Hollanda hükümeti, kendi başarılı edebiyatçılarının tüm dünyada tanınması için bir çeviri destek fonu başlattı. “Hayalet Acı”, bu program çerçevesinde dilimize kazandırıldı. Bir roman içinde roman olan kitap, karanlık ve zeki, en önemlisi sürekli komik. Eğlencelik denemeyecek ama eğlenceli bir hikâye anlatıyor.
Bunlar da benim kitaptan not düştüklerim;
Bunlar da benim kitaptan not düştüklerim;
- Platonik bir sevgili, alkolsüz biraya benzer.
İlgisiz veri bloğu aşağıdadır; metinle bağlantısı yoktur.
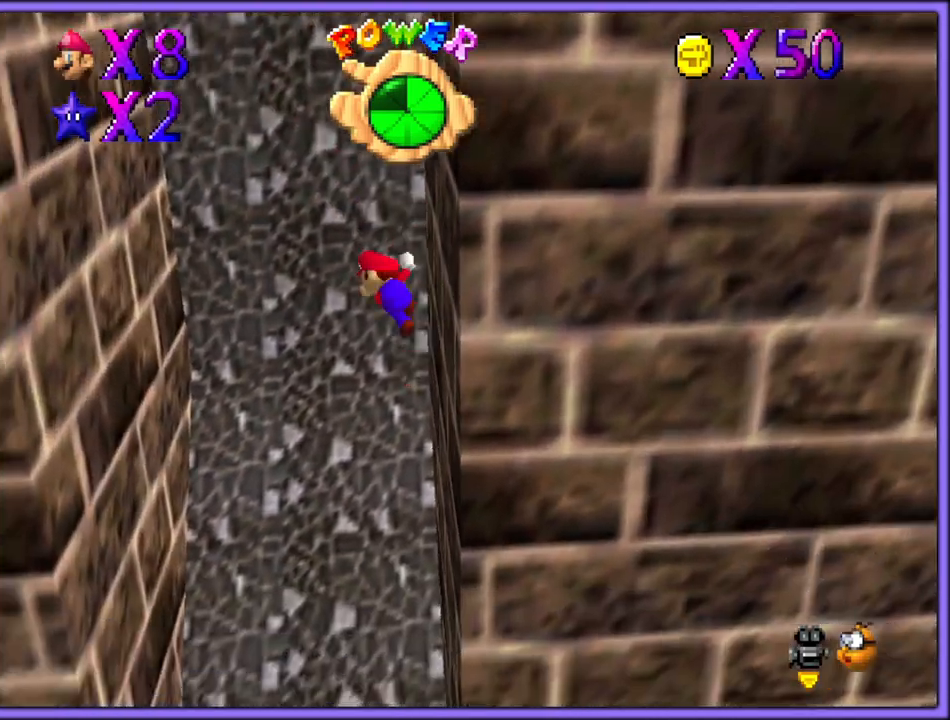
{"buttons": [], "left_stick": "left", "button_events": [[50, "A", "up"]]}
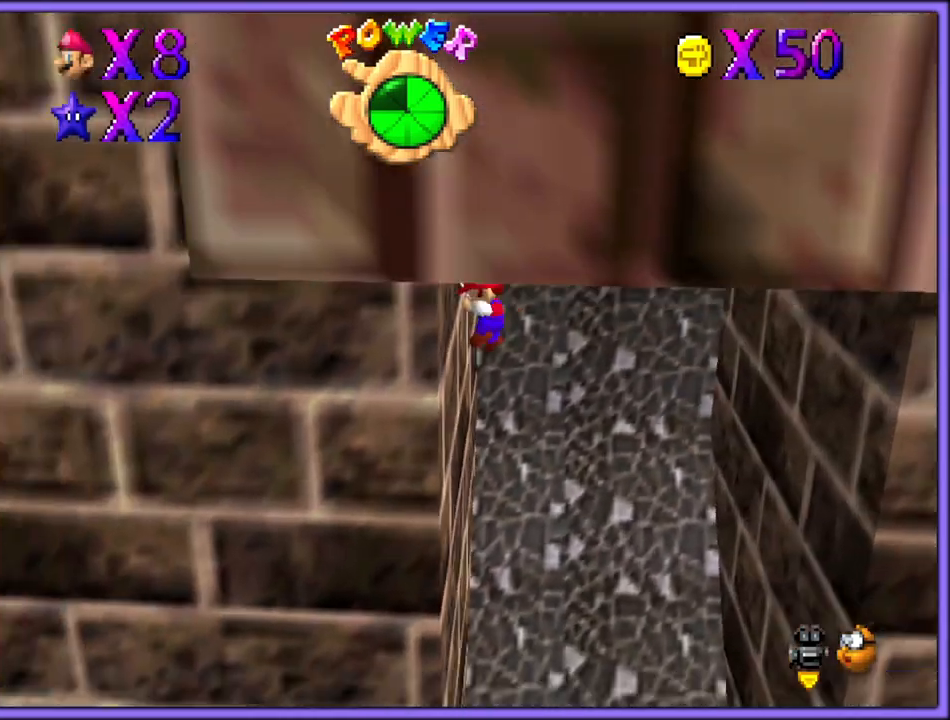
{"buttons": [], "left_stick": "down-right", "button_events": [[50, "A", "down"], [100, "A", "up"]]}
- - Bazı insanlar vücutlarını ihmal eder, bazılarıysa ruhlarını. Hem ruhunu hem de vücudunu ihmal edenler de vardı. Ben bakımlı bir vücuttaki ihmal edilmiş ruhu tercih ediyordum.
- - Ayrılmak aslında sevginin tersine çevrilmiş bir biçimidir.Birini bir saniye süresince seversin ya da sevdiğini düşünürsün, geri kalan zamanda da onunla vedalaşmakla, ondan kurtulmakla uğraşırsın, ayrılış ne kadar uzun sürerse sevgi de o kadar büyüktür. Aslında hayat da hayata veda etme sürecinden başka bir şey değildir.
- - Seni sadece sevmek lazım.
- - Hiç bir çağrı kaçışın çağrısı kadar tatlı değildir.
- - Ölüm konuşmanı kendin yazmalısın. Eğer onu üçüncü sınıf bir gazetecinin eline bırakırsan, seni onuncu sayfaya, 'Uzaklarda Neler Oluyor' sütununa koyarlar.